((

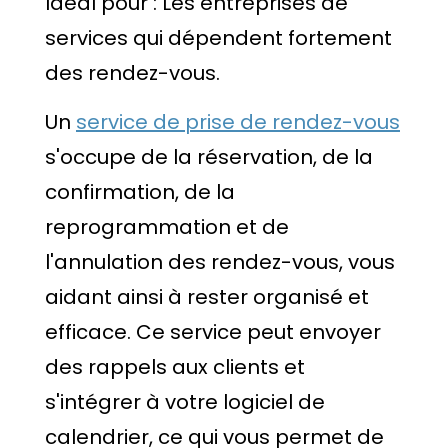
Idéal pour : Les entreprises de
services qui dépendent fortement
des rendez-vous.
Un
service de prise de rendez-vous
s'occupe de la réservation, de la
confirmation, de la
reprogrammation et de
l'annulation des rendez-vous, vous
aidant ainsi à rester organisé et
efficace. Ce service peut envoyer
des rappels aux clients et
s'intégrer à votre logiciel de
calendrier, ce qui vous permet de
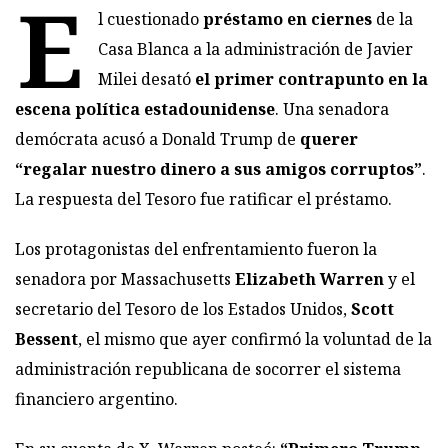
E
l cuestionado
préstamo en ciernes
de la
Casa Blanca a la administración de Javier
Milei desató
el primer contrapunto en la
escena política estadounidense
. Una senadora
demócrata acusó a Donald Trump de
querer
“regalar nuestro dinero a sus amigos corruptos”
.
La respuesta del Tesoro fue ratificar el préstamo.
Los protagonistas del enfrentamiento fueron la
senadora por Massachusetts
Elizabeth Warren
y el
secretario del Tesoro de los Estados Unidos,
Scott
Bessent
, el mismo que ayer confirmó la voluntad de la
administración republicana de socorrer el sistema
financiero argentino.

))

> [Work to complete] Provide an exact transcript of the lines from the one that holds "administración republicana de" through the final line of the data above.

> [Response area]
administración republicana de socorrer el sistema
financiero argentino.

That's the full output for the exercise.